Write out the listing below without alteration, omitting its pictures.

Data section START

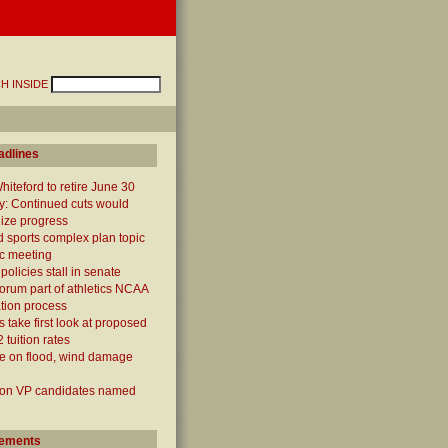
H INSIDE
adlines
iteford to retire June 30
y: Continued cuts would
ize progress
 sports complex plan topic
ic meeting
policies stall in senate
forum part of athletics NCAA
cation process
 take first look at proposed
 tuition rates
e on flood, wind damage
ion VP candidates named
ements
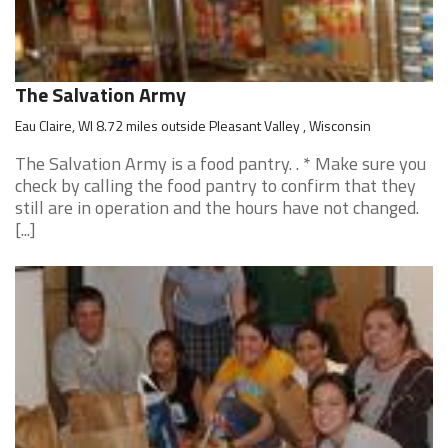
The Salvation Army
Eau Claire, WI 8.72 miles outside Pleasant Valley , Wisconsin
The Salvation Army is a food pantry. . * Make sure you
check by calling the food pantry to confirm that they
still are in operation and the hours have not changed.
[...]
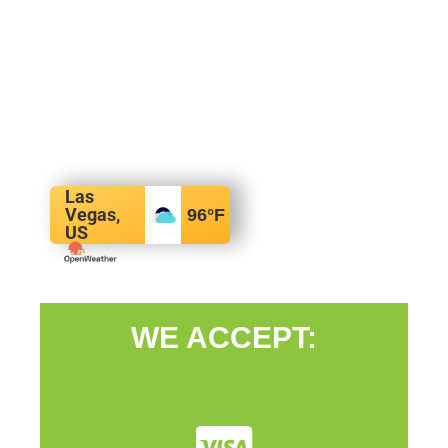
Las
Vegas,
96
°F
US
WE ACCEPT:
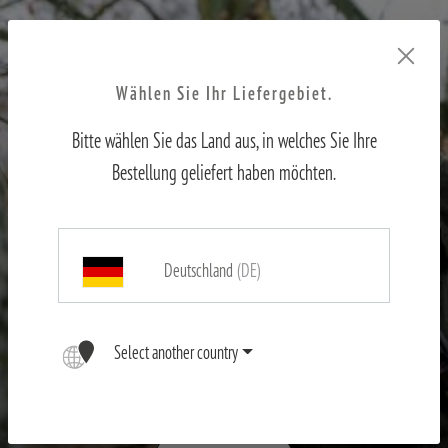
Wählen Sie Ihr Liefergebiet.
Bitte wählen Sie das Land aus, in welches Sie Ihre
Bestellung geliefert haben möchten.
Deutschland
(DE)
X-range
Select another country
First-hand experience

Data section END

**Result for this task:**
H INSIDE
adlines
iteford to retire June 30
y: Continued cuts would
ize progress
 sports complex plan topic
ic meeting
policies stall in senate
forum part of athletics NCAA
cation process
 take first look at proposed
 tuition rates
e on flood, wind damage
ion VP candidates named
ements
The Salvation Army
Eau Claire, WI 8.72 miles outside Pleasant Valley , Wisconsin
The Salvation Army is a food pantry. . * Make sure you
check by calling the food pantry to confirm that they
still are in operation and the hours have not changed.
[...]
Las
Vegas,
96
°F
US
WE ACCEPT:
Wählen Sie Ihr Liefergebiet.
Bitte wählen Sie das Land aus, in welches Sie Ihre
Bestellung geliefert haben möchten.
Deutschland
(DE)
X-range
Select another country
First-hand experience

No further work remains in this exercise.